Data provided:
__________

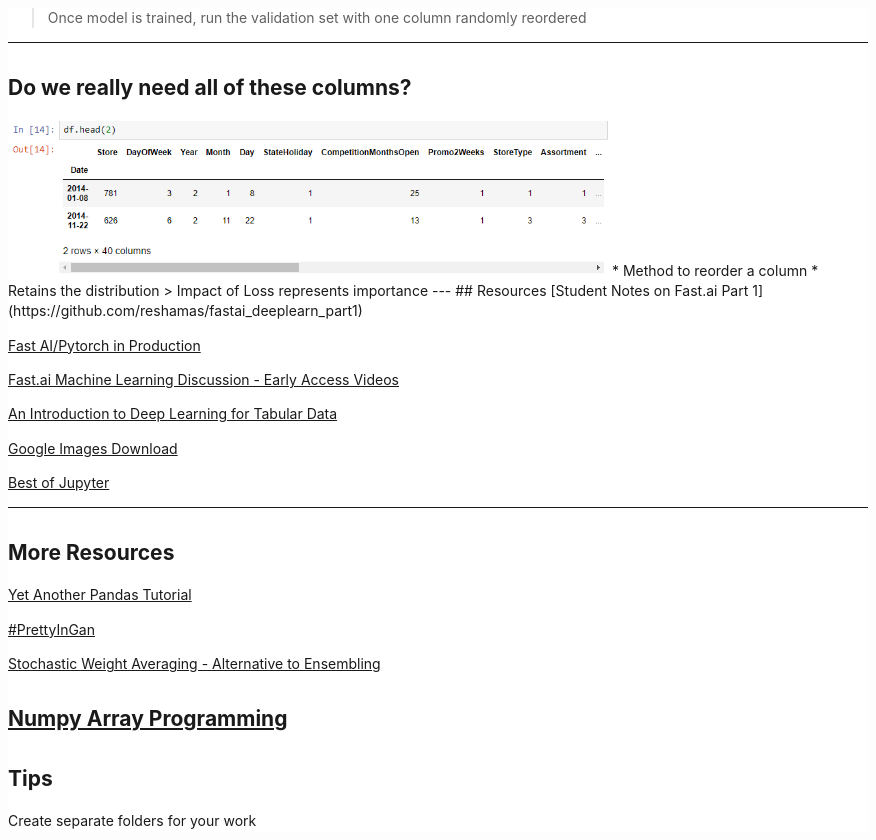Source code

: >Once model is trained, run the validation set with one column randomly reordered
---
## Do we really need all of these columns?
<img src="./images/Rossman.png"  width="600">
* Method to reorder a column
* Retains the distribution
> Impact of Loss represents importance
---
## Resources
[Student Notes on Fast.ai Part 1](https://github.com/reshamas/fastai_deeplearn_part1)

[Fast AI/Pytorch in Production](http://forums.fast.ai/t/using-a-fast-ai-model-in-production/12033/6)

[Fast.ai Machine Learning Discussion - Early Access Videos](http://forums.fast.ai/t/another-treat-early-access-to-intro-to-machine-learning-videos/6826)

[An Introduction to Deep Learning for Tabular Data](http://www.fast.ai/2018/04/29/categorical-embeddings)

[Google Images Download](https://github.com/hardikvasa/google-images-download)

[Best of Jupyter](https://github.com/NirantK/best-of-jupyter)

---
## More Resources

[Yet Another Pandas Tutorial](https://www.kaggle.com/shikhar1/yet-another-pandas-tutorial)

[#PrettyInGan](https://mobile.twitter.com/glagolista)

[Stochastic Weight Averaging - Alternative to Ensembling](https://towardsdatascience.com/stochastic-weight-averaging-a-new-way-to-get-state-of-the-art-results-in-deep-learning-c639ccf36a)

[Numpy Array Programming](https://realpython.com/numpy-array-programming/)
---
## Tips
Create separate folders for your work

__________

Directions:
Determine which lines above include the word "github", and report those lines in full.

The answer:
[Student Notes on Fast.ai Part 1](https://github.com/reshamas/fastai_deeplearn_part1)
[Google Images Download](https://github.com/hardikvasa/google-images-download)
[Best of Jupyter](https://github.com/NirantK/best-of-jupyter)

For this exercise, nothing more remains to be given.